What you have to do
Take the line with "X81000Y-55250D01*" and the rest of the lines after it, to the end of the entries, and restate them exactly.

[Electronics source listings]
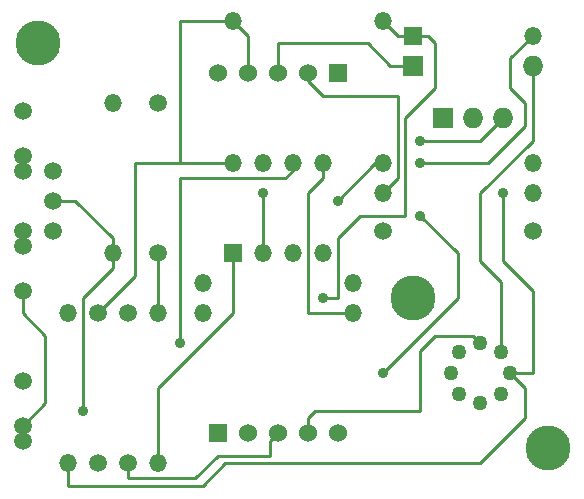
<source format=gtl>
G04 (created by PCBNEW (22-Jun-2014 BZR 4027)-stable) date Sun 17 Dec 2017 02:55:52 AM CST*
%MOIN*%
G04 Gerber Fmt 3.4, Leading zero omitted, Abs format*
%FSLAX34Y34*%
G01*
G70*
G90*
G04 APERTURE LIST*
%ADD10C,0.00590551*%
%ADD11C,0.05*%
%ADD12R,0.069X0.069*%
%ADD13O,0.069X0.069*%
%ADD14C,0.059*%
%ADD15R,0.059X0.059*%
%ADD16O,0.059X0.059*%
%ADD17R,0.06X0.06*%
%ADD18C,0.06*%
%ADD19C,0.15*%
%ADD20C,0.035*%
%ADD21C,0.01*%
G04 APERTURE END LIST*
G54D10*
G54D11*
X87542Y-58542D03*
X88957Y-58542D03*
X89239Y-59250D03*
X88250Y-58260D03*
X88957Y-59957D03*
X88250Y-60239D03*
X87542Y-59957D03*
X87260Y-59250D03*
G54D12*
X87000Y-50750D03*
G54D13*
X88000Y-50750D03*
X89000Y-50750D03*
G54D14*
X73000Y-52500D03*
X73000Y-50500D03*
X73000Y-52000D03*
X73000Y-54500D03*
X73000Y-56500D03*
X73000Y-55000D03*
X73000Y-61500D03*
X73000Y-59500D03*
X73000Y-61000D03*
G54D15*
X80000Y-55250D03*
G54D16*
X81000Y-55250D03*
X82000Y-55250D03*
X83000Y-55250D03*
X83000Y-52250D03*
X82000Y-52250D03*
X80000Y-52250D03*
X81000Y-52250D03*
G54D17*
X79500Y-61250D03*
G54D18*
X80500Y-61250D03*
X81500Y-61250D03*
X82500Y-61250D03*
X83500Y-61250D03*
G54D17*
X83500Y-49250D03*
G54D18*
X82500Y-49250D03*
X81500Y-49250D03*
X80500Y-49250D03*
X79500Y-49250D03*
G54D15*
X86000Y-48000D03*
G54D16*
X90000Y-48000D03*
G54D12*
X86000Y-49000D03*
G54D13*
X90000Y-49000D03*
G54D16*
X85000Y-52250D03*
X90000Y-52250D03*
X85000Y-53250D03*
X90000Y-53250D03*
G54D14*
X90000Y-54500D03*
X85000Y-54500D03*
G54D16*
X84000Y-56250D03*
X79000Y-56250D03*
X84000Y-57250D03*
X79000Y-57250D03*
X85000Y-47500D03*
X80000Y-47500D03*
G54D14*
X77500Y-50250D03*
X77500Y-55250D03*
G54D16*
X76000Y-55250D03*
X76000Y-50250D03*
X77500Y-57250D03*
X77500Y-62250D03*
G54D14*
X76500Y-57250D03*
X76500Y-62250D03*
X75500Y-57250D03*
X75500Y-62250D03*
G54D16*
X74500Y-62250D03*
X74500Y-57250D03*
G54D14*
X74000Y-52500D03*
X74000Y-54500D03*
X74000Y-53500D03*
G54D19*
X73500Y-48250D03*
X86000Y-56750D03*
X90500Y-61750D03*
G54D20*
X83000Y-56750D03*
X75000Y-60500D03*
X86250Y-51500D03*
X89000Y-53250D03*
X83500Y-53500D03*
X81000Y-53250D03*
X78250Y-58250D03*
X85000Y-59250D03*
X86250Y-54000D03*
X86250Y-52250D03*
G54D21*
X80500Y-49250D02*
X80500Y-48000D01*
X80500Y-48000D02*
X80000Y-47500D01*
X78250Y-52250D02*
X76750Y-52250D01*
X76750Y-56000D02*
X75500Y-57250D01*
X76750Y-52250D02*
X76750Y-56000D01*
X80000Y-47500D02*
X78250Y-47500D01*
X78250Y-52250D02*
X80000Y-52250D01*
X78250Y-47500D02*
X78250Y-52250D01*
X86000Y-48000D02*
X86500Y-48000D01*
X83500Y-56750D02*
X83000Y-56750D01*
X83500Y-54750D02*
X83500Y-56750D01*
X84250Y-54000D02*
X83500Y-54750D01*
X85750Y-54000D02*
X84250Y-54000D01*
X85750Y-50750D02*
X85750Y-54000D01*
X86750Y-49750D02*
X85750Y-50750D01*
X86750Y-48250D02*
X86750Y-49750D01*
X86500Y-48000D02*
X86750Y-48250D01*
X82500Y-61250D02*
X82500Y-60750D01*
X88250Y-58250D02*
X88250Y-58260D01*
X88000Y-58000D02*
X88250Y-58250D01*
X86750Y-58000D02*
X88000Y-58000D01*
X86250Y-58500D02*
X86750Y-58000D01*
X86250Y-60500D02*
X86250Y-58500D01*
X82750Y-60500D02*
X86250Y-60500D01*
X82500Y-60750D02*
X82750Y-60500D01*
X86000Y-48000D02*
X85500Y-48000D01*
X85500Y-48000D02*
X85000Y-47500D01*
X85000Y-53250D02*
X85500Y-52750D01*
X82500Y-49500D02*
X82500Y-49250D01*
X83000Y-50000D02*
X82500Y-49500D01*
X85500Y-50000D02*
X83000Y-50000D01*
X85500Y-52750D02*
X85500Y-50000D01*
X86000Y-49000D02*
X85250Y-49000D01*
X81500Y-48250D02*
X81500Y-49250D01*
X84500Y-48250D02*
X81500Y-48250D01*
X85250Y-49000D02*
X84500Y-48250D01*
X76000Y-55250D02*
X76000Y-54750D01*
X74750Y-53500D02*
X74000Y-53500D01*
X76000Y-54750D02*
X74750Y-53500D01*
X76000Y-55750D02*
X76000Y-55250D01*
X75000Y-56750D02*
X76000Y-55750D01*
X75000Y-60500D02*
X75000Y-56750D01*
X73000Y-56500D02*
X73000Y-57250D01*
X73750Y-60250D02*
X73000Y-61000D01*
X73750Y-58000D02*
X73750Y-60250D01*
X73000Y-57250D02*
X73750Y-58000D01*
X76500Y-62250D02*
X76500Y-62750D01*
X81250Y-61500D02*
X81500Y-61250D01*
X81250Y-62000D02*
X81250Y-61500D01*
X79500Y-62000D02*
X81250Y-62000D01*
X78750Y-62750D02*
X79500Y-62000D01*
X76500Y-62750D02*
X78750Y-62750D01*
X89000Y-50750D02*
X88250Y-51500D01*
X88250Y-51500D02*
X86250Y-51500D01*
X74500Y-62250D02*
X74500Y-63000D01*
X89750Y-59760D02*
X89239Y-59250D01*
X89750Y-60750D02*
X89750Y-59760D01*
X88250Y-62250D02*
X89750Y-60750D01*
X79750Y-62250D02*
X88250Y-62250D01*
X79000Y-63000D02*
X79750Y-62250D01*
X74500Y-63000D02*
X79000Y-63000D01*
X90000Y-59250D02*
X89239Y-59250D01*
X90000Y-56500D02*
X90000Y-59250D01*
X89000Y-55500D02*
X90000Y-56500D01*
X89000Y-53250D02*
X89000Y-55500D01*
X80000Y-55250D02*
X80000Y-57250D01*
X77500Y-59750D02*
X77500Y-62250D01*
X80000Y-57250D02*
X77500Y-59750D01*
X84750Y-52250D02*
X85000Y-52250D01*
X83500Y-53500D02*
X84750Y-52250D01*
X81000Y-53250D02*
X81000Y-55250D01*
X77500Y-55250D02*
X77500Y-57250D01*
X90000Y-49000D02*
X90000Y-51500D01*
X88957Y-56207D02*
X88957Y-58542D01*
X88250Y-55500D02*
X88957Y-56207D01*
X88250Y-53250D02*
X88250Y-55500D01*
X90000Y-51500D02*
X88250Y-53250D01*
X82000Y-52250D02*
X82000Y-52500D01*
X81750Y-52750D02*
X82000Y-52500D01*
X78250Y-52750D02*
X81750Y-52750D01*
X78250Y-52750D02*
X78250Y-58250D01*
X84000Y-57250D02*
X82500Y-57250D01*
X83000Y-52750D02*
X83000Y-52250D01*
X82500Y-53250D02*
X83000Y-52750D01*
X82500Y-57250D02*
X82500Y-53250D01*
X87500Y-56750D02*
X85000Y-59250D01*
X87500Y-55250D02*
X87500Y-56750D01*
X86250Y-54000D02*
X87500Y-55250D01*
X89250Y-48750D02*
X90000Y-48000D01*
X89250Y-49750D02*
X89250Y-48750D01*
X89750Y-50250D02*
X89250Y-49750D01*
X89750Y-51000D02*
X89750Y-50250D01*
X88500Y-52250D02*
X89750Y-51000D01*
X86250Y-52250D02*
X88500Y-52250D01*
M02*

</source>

Task answer
X81000Y-55250D01*
X77500Y-55250D02*
X77500Y-57250D01*
X90000Y-49000D02*
X90000Y-51500D01*
X88957Y-56207D02*
X88957Y-58542D01*
X88250Y-55500D02*
X88957Y-56207D01*
X88250Y-53250D02*
X88250Y-55500D01*
X90000Y-51500D02*
X88250Y-53250D01*
X82000Y-52250D02*
X82000Y-52500D01*
X81750Y-52750D02*
X82000Y-52500D01*
X78250Y-52750D02*
X81750Y-52750D01*
X78250Y-52750D02*
X78250Y-58250D01*
X84000Y-57250D02*
X82500Y-57250D01*
X83000Y-52750D02*
X83000Y-52250D01*
X82500Y-53250D02*
X83000Y-52750D01*
X82500Y-57250D02*
X82500Y-53250D01*
X87500Y-56750D02*
X85000Y-59250D01*
X87500Y-55250D02*
X87500Y-56750D01*
X86250Y-54000D02*
X87500Y-55250D01*
X89250Y-48750D02*
X90000Y-48000D01*
X89250Y-49750D02*
X89250Y-48750D01*
X89750Y-50250D02*
X89250Y-49750D01*
X89750Y-51000D02*
X89750Y-50250D01*
X88500Y-52250D02*
X89750Y-51000D01*
X86250Y-52250D02*
X88500Y-52250D01*
M02*

</source>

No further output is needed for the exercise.